Here, seller denies that attorney was entitled to any further attorney's fees and clearly did not consent, in writing or otherwise, to attorney's withdrawal of the funds held in trust. Therefore, under the principles set forth by the Illinois Supreme Court in Kitsos and Joyce, attorney's conduct was improper.
Under the circumstances, attorney should have promptly delivered the undisputed portion of the funds held in trust to seller. Attorney should have then retained the disputed portion in trust until the dispute was resolved. See subparagraphs (b) and (c) of Rule 1.15, which provide as follows:
(b) ...Except as stated in this rule or otherwise permitted by law or by agreement with the client, a lawyer shall promptly deliver to the client or third person any funds or other property that the client or third person is entitled to receive and, upon request by the client or third person, shall promptly render a full accounting regarding such property.
(c) When in the course of representation a lawyer is in possession of property in which both the lawyer and another person claim interests, the property shall be kept separate by the lawyer until there is an accounting and severance of their interests. If a dispute arises concerning their respective interests, the portion in dispute shall be kept separate by the lawyer until the dispute is resolved.

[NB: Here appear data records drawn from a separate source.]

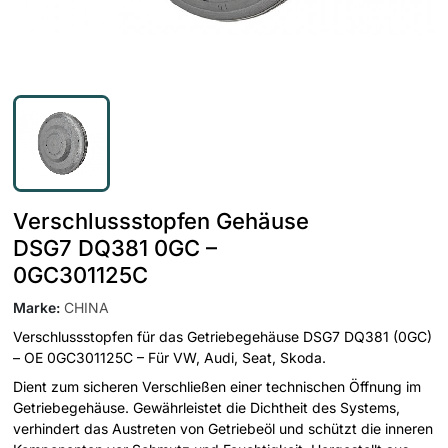
Verschlussstopfen Gehäuse
DSG7 DQ381 0GC –
0GC301125C
Marke
:
CHINA
Verschlussstopfen für das Getriebegehäuse DSG7 DQ381 (0GC)
– OE 0GC301125C – Für VW, Audi, Seat, Skoda.
Dient zum sicheren Verschließen einer technischen Öffnung im
Getriebegehäuse. Gewährleistet die Dichtheit des Systems,
verhindert das Austreten von Getriebeöl und schützt die inneren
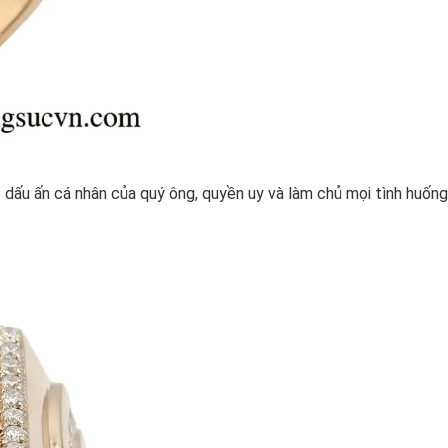
dấu ấn cá nhân của quý ông, quyền uy và làm chủ mọi tình huống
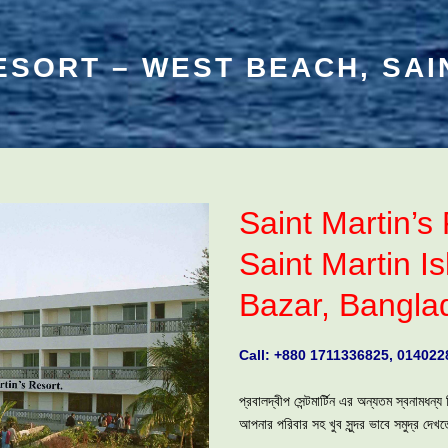
ESORT – WEST BEACH, SAI
Saint Martin’s
Saint Martin I
Bazar, Bangla
Call: +880 1711336825, 01402
প্রবালদ্বীপ সেন্টমার্টিন এর অন্যতম স্বনামধন্য
আপনার পরিবার সহ খুব সুন্দর ভাবে সমুদ্র দ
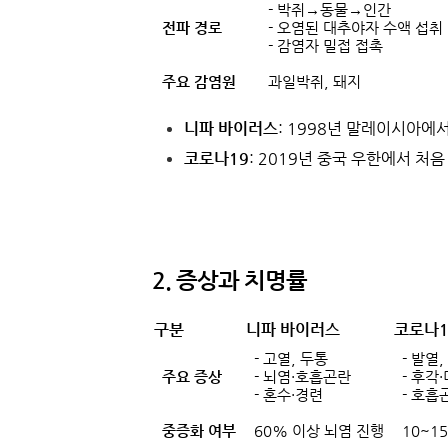
- 박쥐→동물→인간
전파 경로
- 오염된 대추야자 수액 섭취
- 감염자 밀접 접촉
주요 감염원
과일박쥐, 돼지
니파 바이러스
: 1998년 말레이시아에
코로나19
: 2019년 중국 우한에서 처음
2. 증상과 치명률
구분
니파 바이러스
코로나1
- 고열, 두통
- 발열
주요 증상
- 뇌염·호흡곤란
- 후각
- 혼수·경련
- 호흡
중증화 여부
60% 이상 뇌염 진행
10~1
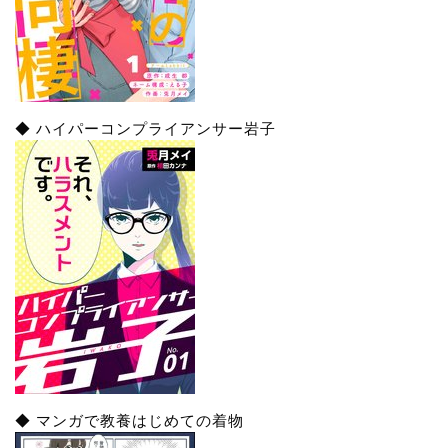
◆ ハイパーコンプライアンサー岩子
◆ マンガで教養はじめての着物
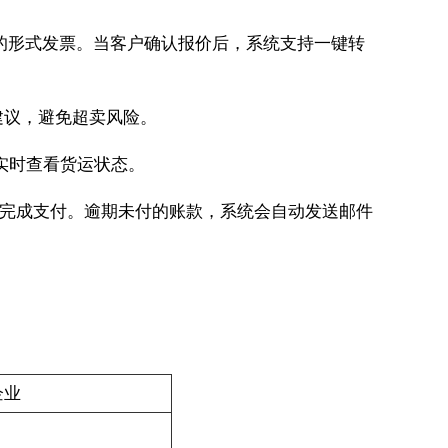
业的形式发票。当客户确认报价后，系统支持一键转
建议，避免超卖风险。
页实时查看货运状态。
击即可完成支付。逾期未付的账款，系统会自动发送邮件
企业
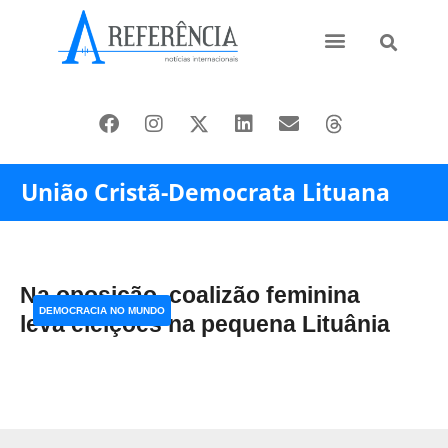
Ásia e Pacífico
Oriente Médio
União Cristã-Democrata Lituana
Na oposição, coalizão feminina
DEMOCRACIA NO MUNDO
leva eleições na pequena Lituânia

Attorney's interest in the funds arises out of an attorney's right to a common law retaining lien. Such lien entitles him to retain possession of any property belonging to the client that comes into his possession as part of the professional relationship until amounts due him for services rendered have been paid. See, Upgrade Corp. v. Michigan Carton Co., 87 Ill.App.3d 662, 410 N.E.2d 159 (1980).
In closing, while this Committee recognizes an attorney's right to a retaining lien, the Committee notes that the court's have considered whether invocation of the retaining lien result in prejudice to the client or would adversely affect other parties or the public interest. See, Kanwit, "Attorneys' Liens: When Can You Retain Client's Files?"
References
- Illinois Rules of Professional Conduct, Rule 1.15(a) through (d)
- In re Ushijima, 119 Ill.2d 51, 518 N.E.2d 73 (1987)
- In re Kitsos, 127 Ill.2d 1, 535 N.E.2d 792 (1989)
- In re Joyce, 133 Ill.2d 16, 549 N.E.2d 232 (1990).
- Upgrade Corp. v. Michigan Carton Co., 87 Ill.App.3d 662, 410 N.E.2d 159 (1980).
- Stephanie Kanwit, "Attorneys' Liens: When Can You Retain Client's Files?" 79 Ill. Bar J. 274 (1991)
Note
This Opinion was AFFIRMED by the Board of Governors in May 2010. Please see the 2010 Illinois Rule of Professional Conduct 1.15(a) through (f). This opinion was affirmed based on its general consistency with the 2010 Rules, although the specific standards referenced in it may be different from the 2010 Rules. Readers are encouraged to review and consider other applicable Rules and Comments, as well as any applicable case law or disciplinary decisions.